§ **Exercise brief**: Copy the entries below exactly, but only from the line containing "for descending order." through the final line.

§ **Entries provided**:
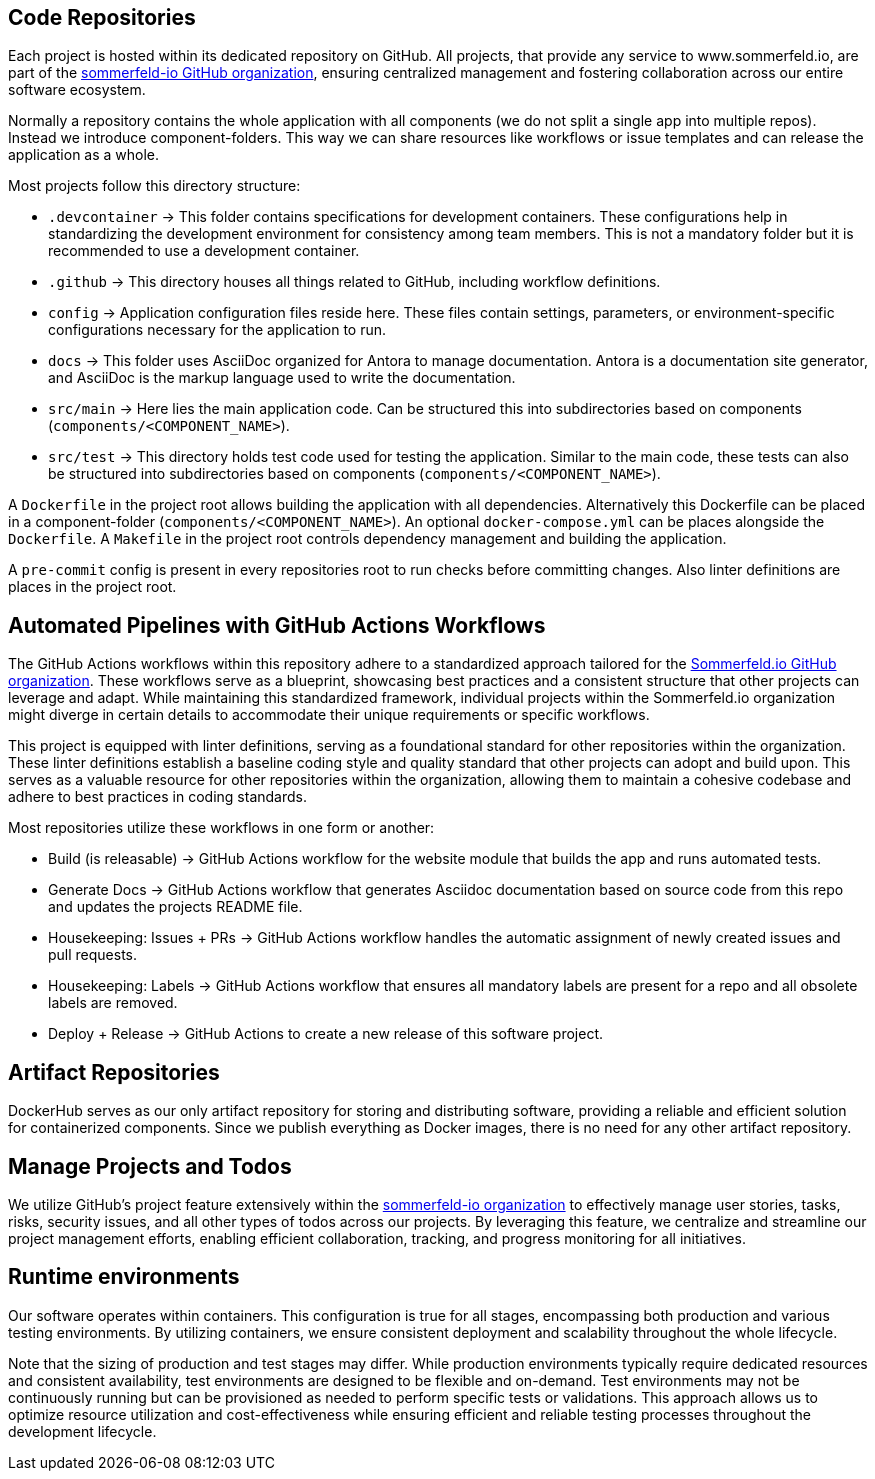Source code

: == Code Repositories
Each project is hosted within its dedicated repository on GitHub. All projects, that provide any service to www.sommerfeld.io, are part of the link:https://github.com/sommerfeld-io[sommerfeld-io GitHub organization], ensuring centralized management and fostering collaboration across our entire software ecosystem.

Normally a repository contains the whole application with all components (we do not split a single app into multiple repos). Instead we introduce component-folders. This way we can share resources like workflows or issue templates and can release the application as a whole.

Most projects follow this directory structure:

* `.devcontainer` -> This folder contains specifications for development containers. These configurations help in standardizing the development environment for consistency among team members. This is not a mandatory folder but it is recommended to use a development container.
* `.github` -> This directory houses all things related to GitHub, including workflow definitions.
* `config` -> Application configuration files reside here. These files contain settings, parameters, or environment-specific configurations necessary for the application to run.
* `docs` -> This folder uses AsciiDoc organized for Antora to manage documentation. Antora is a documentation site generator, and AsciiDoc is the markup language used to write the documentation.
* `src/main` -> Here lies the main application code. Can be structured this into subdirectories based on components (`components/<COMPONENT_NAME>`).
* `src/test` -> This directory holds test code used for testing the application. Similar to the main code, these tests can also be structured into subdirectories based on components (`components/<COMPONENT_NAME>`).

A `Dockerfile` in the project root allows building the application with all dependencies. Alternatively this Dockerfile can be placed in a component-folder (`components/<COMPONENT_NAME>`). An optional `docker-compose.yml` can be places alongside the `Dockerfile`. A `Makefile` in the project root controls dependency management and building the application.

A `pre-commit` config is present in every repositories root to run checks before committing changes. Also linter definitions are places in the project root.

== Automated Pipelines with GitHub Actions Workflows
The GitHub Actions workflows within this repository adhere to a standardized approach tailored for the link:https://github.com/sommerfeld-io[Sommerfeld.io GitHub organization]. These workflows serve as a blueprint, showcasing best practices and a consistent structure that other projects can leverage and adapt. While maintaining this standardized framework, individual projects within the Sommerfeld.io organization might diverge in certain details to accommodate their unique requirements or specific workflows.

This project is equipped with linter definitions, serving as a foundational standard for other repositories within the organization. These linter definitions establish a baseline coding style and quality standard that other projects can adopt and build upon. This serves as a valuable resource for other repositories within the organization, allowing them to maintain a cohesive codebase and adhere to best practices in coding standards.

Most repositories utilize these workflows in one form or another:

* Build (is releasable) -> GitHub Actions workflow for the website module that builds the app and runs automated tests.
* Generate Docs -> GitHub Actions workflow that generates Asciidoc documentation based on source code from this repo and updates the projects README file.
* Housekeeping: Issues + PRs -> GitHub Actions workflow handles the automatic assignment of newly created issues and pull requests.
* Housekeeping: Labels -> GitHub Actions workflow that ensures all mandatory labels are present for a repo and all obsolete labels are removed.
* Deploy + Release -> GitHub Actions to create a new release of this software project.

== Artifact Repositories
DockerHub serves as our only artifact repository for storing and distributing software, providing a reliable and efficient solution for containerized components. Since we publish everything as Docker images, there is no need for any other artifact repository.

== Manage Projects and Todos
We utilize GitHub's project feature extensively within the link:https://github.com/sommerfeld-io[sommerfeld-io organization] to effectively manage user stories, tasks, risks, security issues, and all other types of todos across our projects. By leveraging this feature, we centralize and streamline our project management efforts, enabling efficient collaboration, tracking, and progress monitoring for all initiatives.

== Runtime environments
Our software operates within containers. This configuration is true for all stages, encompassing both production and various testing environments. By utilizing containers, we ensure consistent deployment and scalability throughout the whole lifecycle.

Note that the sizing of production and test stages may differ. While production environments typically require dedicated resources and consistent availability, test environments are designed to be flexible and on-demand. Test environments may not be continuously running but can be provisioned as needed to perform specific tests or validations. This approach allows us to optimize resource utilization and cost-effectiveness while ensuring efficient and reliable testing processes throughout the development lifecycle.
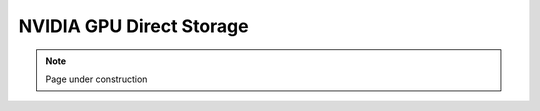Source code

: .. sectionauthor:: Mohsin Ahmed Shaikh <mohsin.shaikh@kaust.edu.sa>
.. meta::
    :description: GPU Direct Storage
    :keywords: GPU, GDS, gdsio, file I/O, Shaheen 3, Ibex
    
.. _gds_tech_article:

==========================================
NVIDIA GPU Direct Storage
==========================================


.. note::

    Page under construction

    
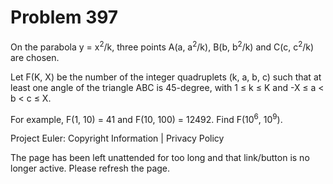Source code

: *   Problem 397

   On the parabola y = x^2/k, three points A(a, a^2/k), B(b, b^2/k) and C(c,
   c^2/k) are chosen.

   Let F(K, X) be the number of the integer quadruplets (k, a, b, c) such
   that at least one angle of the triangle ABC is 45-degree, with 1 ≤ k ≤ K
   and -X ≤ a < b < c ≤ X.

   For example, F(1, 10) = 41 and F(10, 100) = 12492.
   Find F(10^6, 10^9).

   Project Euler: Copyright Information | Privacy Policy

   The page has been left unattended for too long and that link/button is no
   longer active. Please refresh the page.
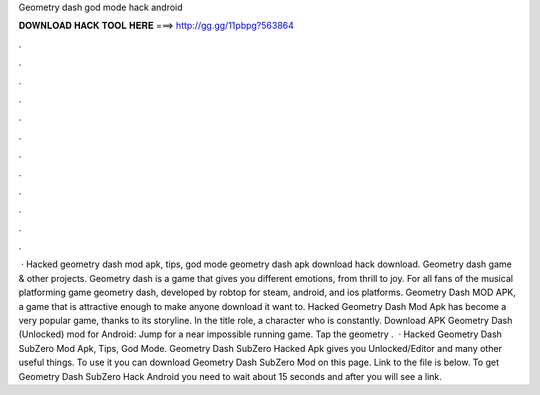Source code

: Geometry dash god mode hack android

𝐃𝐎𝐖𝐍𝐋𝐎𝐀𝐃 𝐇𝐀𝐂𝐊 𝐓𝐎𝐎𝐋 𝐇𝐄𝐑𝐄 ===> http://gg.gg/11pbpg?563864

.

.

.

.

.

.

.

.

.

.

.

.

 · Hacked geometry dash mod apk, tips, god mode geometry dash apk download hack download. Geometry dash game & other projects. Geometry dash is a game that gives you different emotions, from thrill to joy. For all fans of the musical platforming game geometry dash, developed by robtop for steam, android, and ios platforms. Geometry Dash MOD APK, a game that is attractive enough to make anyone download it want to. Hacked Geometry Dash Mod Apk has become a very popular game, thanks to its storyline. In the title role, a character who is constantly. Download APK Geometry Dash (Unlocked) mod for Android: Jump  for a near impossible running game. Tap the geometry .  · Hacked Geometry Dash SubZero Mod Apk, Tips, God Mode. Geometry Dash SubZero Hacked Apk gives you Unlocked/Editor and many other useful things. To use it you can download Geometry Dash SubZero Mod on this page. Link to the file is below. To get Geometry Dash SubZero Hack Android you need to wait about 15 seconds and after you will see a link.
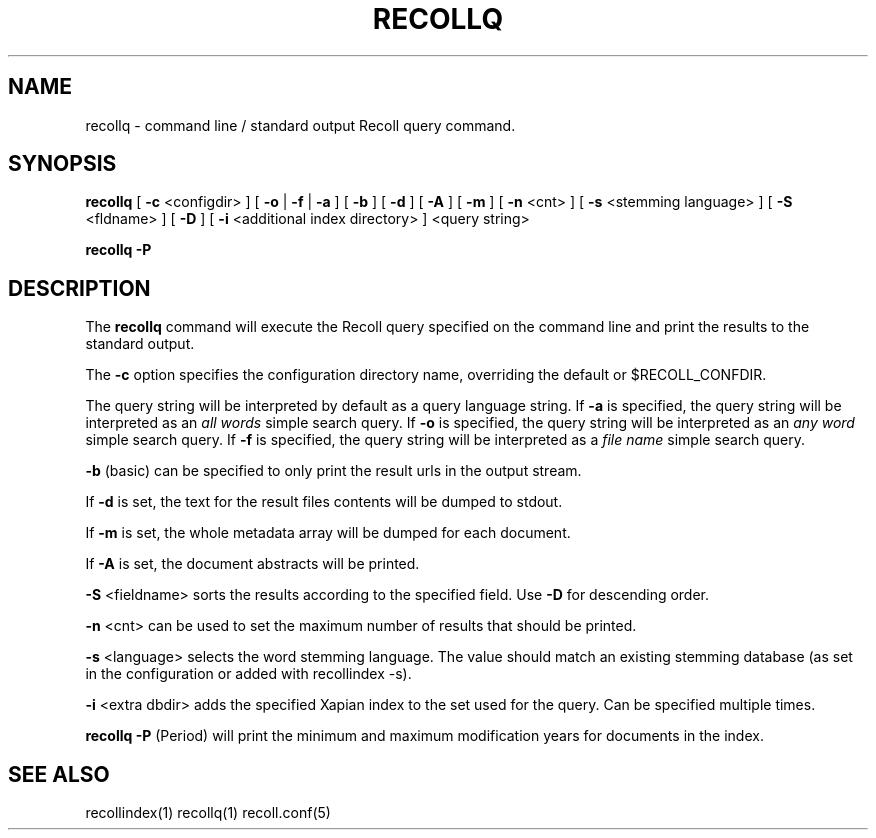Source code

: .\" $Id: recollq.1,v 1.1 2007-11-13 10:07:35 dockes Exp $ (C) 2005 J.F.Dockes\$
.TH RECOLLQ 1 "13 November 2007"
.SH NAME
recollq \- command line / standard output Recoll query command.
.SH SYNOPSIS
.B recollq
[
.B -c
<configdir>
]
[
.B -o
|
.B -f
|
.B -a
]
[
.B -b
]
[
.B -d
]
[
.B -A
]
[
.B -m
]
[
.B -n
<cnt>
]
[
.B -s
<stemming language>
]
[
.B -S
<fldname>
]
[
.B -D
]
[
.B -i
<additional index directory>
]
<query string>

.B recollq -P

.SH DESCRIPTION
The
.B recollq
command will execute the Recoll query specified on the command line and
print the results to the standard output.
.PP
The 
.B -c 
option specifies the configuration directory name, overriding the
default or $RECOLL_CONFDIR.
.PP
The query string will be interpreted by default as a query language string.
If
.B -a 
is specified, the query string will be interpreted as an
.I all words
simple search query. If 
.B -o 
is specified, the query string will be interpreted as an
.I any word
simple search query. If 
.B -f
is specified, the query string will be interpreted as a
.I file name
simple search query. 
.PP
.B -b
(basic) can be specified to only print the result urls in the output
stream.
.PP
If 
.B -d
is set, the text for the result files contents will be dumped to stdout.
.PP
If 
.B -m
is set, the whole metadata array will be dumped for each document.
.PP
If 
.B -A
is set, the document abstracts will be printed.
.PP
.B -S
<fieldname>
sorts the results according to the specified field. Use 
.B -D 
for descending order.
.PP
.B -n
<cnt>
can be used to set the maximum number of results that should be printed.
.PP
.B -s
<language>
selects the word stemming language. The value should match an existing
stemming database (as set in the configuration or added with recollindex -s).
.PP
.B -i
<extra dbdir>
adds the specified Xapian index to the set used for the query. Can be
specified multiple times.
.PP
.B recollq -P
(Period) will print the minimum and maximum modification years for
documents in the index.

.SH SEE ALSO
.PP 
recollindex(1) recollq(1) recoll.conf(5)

§ **Answer to the problem**:
for descending order.
.PP
.B -n
<cnt>
can be used to set the maximum number of results that should be printed.
.PP
.B -s
<language>
selects the word stemming language. The value should match an existing
stemming database (as set in the configuration or added with recollindex -s).
.PP
.B -i
<extra dbdir>
adds the specified Xapian index to the set used for the query. Can be
specified multiple times.
.PP
.B recollq -P
(Period) will print the minimum and maximum modification years for
documents in the index.

.SH SEE ALSO
.PP 
recollindex(1) recollq(1) recoll.conf(5)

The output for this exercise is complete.